__Task to complete__. Copy the entries from their first line through the line containing "por meio da Secretaria Municipal", swapping "Société" for "Économie" and leaving everything else unchanged.

__Data to use__.
§ §
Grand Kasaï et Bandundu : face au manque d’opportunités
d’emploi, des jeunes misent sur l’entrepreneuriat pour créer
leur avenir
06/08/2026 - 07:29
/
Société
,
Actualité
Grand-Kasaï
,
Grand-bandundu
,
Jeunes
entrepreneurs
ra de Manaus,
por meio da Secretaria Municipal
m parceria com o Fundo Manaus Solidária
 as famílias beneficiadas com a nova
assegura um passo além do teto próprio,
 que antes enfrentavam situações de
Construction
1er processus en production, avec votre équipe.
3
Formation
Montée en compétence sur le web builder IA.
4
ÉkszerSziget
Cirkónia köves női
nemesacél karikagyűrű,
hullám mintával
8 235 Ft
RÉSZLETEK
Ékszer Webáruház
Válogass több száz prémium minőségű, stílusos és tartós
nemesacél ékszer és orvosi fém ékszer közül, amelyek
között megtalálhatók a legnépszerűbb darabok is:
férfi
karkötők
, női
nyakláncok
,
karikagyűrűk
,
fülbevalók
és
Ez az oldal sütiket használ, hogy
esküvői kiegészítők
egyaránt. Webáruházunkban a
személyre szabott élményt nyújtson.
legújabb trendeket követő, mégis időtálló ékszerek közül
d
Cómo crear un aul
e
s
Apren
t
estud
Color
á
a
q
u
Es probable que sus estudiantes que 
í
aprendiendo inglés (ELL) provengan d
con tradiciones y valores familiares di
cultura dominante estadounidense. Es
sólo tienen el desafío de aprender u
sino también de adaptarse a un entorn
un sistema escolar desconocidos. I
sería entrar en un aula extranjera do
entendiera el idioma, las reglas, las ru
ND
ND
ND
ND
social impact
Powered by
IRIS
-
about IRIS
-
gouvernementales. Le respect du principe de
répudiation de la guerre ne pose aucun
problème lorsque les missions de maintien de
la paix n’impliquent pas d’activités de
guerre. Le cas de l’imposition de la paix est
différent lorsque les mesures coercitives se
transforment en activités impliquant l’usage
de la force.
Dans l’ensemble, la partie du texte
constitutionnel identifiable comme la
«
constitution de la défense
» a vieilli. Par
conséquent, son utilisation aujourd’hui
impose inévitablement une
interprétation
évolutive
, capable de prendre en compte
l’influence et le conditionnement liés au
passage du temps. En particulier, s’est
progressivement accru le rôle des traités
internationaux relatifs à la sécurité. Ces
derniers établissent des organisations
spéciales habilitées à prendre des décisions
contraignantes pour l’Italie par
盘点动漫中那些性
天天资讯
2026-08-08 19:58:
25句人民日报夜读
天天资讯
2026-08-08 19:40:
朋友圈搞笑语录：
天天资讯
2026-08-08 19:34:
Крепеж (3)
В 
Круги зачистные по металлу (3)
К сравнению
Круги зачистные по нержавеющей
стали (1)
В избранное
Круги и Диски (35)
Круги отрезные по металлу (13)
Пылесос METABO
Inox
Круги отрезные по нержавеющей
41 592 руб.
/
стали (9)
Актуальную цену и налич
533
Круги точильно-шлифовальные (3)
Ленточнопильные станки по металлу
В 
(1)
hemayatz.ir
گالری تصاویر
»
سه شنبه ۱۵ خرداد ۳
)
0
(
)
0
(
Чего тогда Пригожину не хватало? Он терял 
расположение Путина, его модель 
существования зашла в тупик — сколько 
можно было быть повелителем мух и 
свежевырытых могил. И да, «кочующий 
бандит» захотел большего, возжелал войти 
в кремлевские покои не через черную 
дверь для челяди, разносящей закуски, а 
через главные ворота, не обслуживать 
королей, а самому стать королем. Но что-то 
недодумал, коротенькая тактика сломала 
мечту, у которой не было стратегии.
§ §
__Final answer__.
Grand Kasaï et Bandundu : face au manque d’opportunités
d’emploi, des jeunes misent sur l’entrepreneuriat pour créer
leur avenir
06/08/2026 - 07:29
/
Économie
,
Actualité
Grand-Kasaï
,
Grand-bandundu
,
Jeunes
entrepreneurs
ra de Manaus,
por meio da Secretaria Municipal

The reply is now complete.